Euro markets closed deep in the red on Friday amid new restrictive measures imposed by European governments to control the spread of the coronavirus, and reports of a new variant of the virus with multiple mutations sparked fears about the effectiveness of vaccines and of existing treatments.
The new variant of the coronavirus that is spreading in South Africa is causing concern due to the large number of mutations and its rapid spread. Britain announced today that the new strain is considered by scientists to be the most important that has been identified so far and therefore it needs to be determined whether or not it makes the vaccines ineffective.
BioNTech, meanwhile, has announced that it has begun testing the new coronavirus mutation and is awaiting the first data from its laboratory tests on how it responds to its vaccine over the next two weeks. The evidence will shed light on whether the new mutation, B.1.1.529, could escape the protection offered by the vaccine.
The mutation has already reached Europe, with the first confirmed case recorded in Belgium.
Italy also announced on Wednesday afternoon that it will introduce stricter measures, while Portugal also announced stricter restrictive measures yesterday.

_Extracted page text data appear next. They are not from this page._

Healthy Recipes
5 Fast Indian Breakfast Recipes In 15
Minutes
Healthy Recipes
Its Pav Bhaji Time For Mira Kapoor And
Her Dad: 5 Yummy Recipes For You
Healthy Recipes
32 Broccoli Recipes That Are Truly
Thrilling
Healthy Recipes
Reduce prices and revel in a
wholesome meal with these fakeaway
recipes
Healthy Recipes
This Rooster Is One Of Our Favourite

Germany is currently locking in a lockdown, with the future coalition government reportedly willing to wait to see if the measures in force will help reduce the growing number of cases.
In this climate, the pan-European Stoxx 600 recorded a “dip” of 3.67% to 464.05 points, with the travel industry leading the losses with a fall of 8.7%. At the same time, the other pan-European Stoxx 50 fell 4.74% to 4,089.58 points.
On the rest of the board, the German DAX sank 4.15% to 15,257.04 points, the British FTSE 100 The French fell 3.64% to 7,044.03 points CAC-40 lost 4.75% to 6,739.73 points.
In the periphery, the Spanish IBEX-35 slipped 4.96% to 8,402.70 points and the Italian FTSE MIB lost 4.60% to 25,852.99 points.
At the end of the day, the data announced today by the European Central Bank showed that the annual growth rate of the M3 money supply index strengthened in October to 7.7% from 7.5% in September.
The annual growth rate of loans to households remained unchanged at 4.1% in October, while the annual growth rate of loans to non-financial corporations increased to 2.5% in October from 2.1% in September, as shown. ECB data.